> [EXERCISES TO COMPLETE]:
1. Answer these questions from the passage about the reactor, one line per answer, marked (a), (b) and (c) like the questions.
(a) To what does the reactor deliver simple events, and through which interface?
(b) What does the C reactor use on Windows?
(c) Which portable frameworks are named as ones developers often want to use?
2. Translate this sentence from the passage about the reactor into Spanish: "Developers often want to use portable frameworks like boost::asio, libuv, libevent etc."
3. Go on with the passage about the C reactor, starting right after its final sentence.

> [READING TEXT]:
§

However the core is not very easy to use. Correctly co-ordinating the
`pn_connction_t`, `pn_transport_t` and `pn_collector_t` with IO is a
challenge.

Enter the reactor: a framework that handles this co-ordination and
manages socket IO for multiple connections. It delivers simple events
(via the messaging-handler interface) to user-defined event handlers.
It solves the ease-of-use problem very nicely.

Unfortunately it introduces new assumptions and restrictions.The C
reactor uses sockets and `poll` to serialize events from multiple
connections *in a single thread*. (On Windows it uses IOCP but still in
a single thread.)

That works for some scenarios but high-scale, high-performance servers
often need multi-threading and other dispatch mechanisms such as epoll,
kqueue, solaris event ports, proactive iocp etc. Developers often want
to use portable frameworks like boost::asio, libuv, libevent etc. The C
reactor can't participate in any of this.

§

> [MATERIAL PROVIDED]:
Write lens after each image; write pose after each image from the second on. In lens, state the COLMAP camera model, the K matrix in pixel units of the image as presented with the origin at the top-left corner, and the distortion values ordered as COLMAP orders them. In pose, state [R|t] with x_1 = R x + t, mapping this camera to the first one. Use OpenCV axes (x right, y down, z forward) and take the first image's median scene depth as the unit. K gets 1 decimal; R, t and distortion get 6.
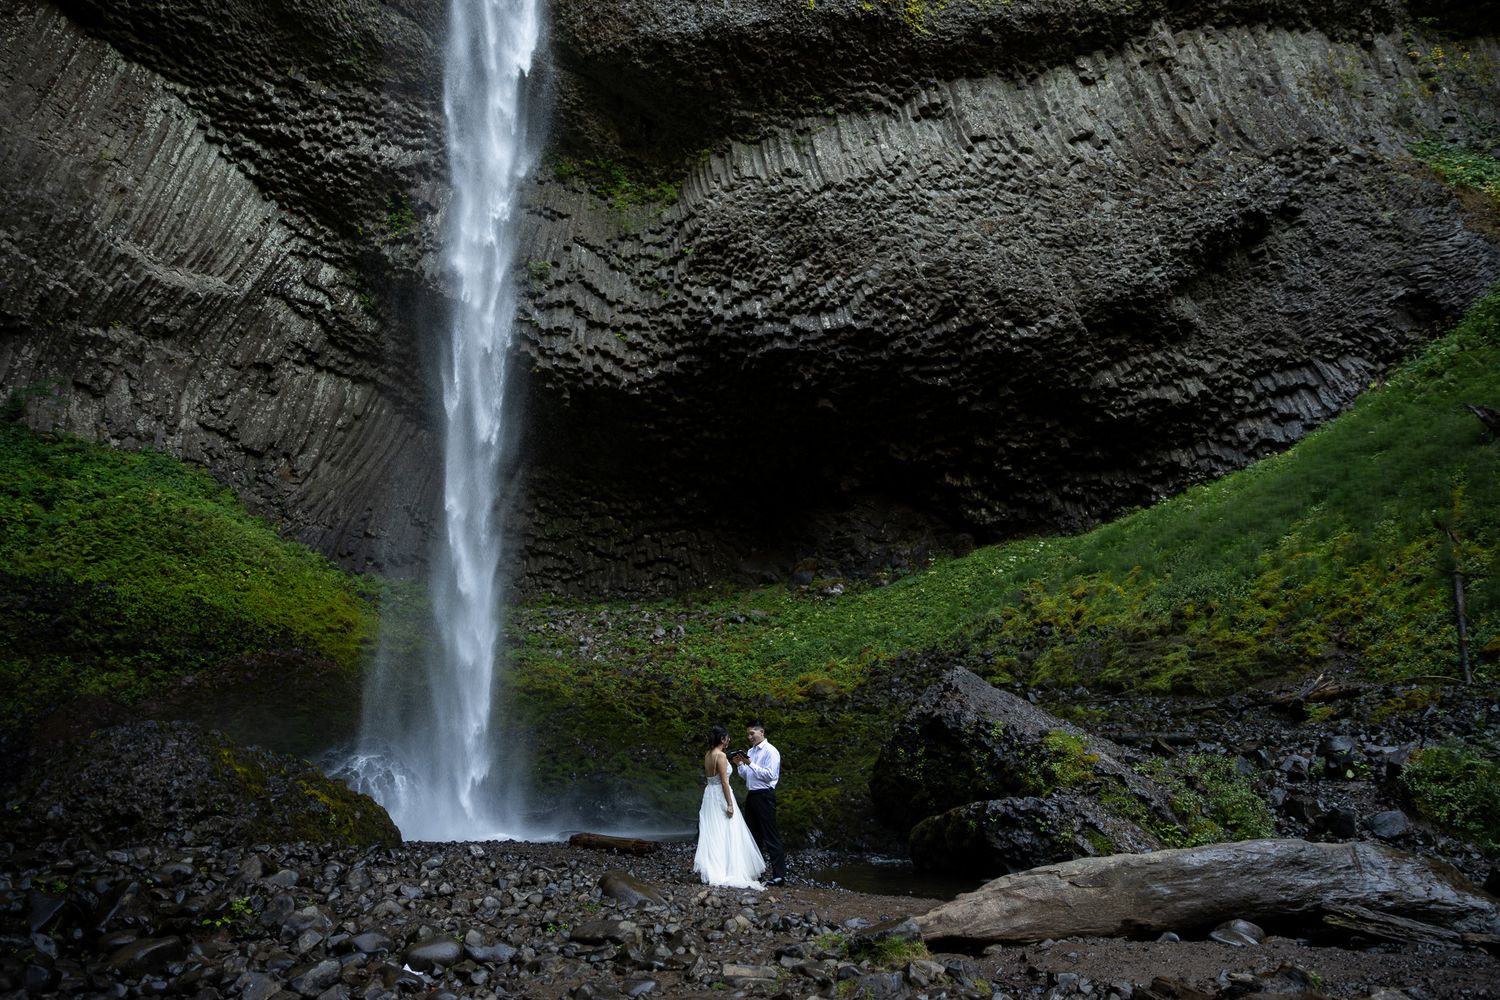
lens RADIAL K [[1029.6, 0, 750.0], [0, 1029.6, 500.0], [0, 0, 1]] dist [-0.004152, 0.000832]
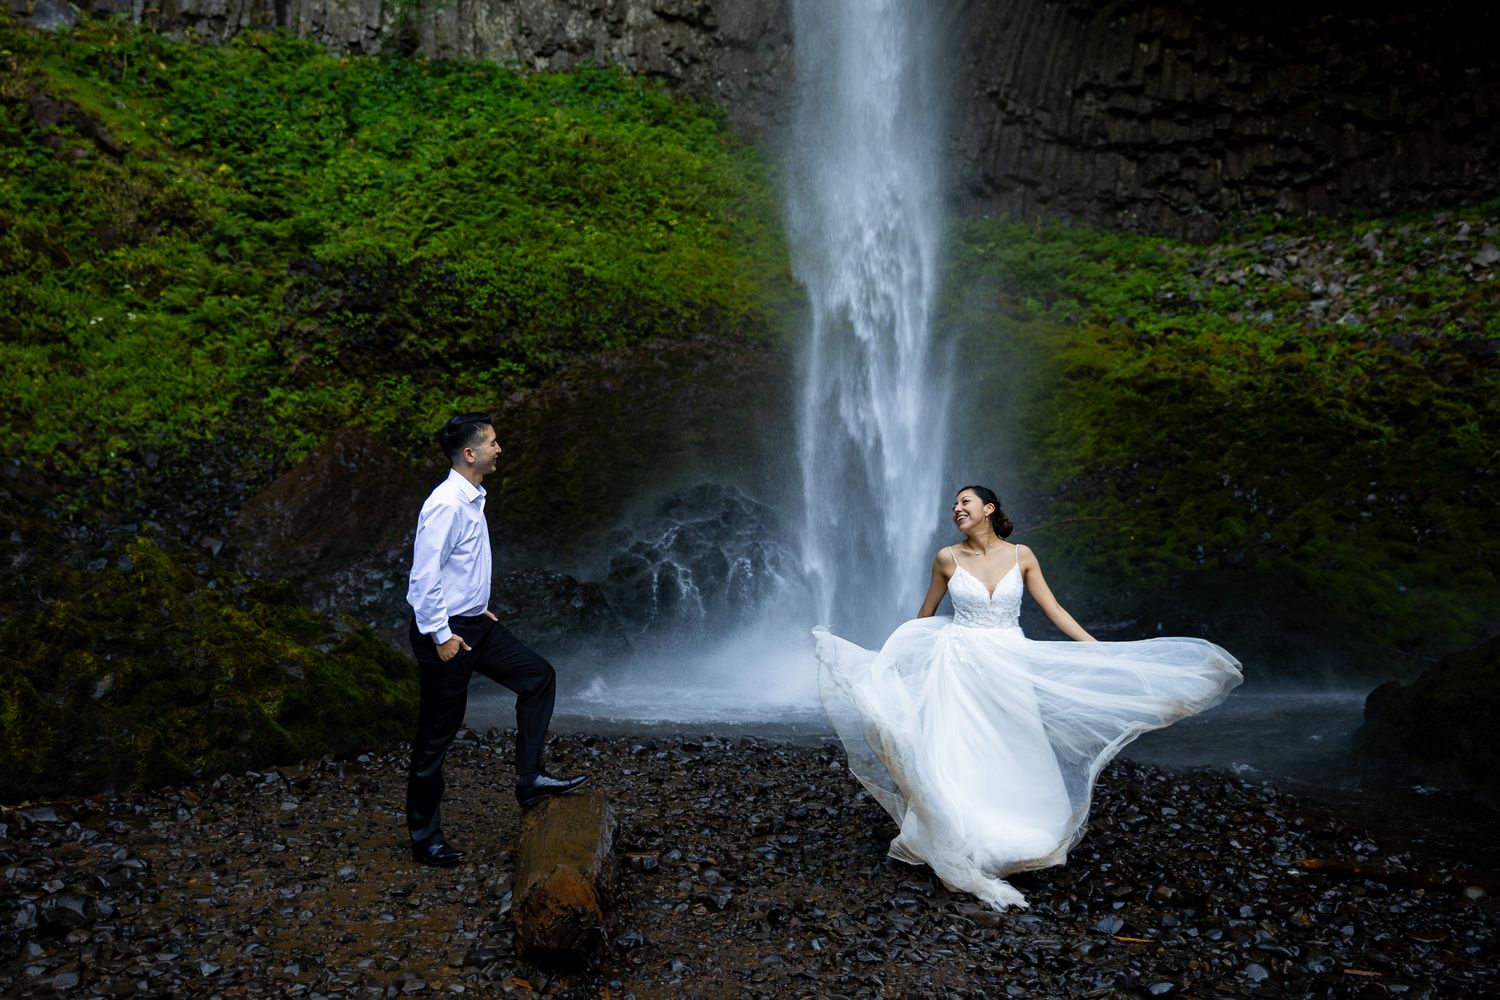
lens RADIAL K [[1449.4, 0, 750.0], [0, 1449.4, 500.0], [0, 0, 1]] dist [-0.006106, 0.010376]
pose [[0.800547, -0.019225, -0.598961, 0.043625], [0.158578, 0.970653, 0.180793, 0.069363], [0.577908, -0.239715, 0.780102, 0.278493]]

§

> [ANSWERS FOR THIS EXERCISE]:
1.
(a) To user-defined event handlers, via the messaging-handler interface.
(b) IOCP, still in a single thread.
(c) boost::asio, libuv and libevent.

2. Los desarrolladores a menudo quieren usar frameworks portables como boost::asio, libuv, libevent, etc.

3.
The C reactor also creates problems for some language bindings.

In python and ruby it creates problems with interprter locks. The
python binding has workarounds (IMO risky ones), the ruby reactor is
unusable in a program with any other ruby threads.

The Go language is concurrent so serializing with `poll` makes no
sense.  The standard `net.Conn` interface doesn't have a file
descriptor so you can't included it in the reactor's poll even if you
want to.

Windows IOCP is designed to be used as a concurrent *proactor*, which
is not the same as a reactor. The proton reactor uses IOCP internally
on windows, but forces it to act like `poll` which eliminates many of
its benefits.

Developing an IO framework that is portable, scalable, performant and
usable is *hard*. It is not in the scope of the Qpid project, Qpid is
about AMQP. So we want something that is easy to use (like the reactor)
but that focuses on AMQP, is highly portable, and lets the user choose
the IO and concurrency they want (like the proton core).

The connection_engine
---------------------

The `connection_engine` is a wrapper around the proton core. Each
`connection_engine` manages a *single connection*. It hides the
interaction between IO and the `pn_transport_t`/`pn_collector_t` and
delivers events to the user's handler, like the reactor. Each engine is
independent with no state shared between them, so they can be used in
multiple threads like the proton core.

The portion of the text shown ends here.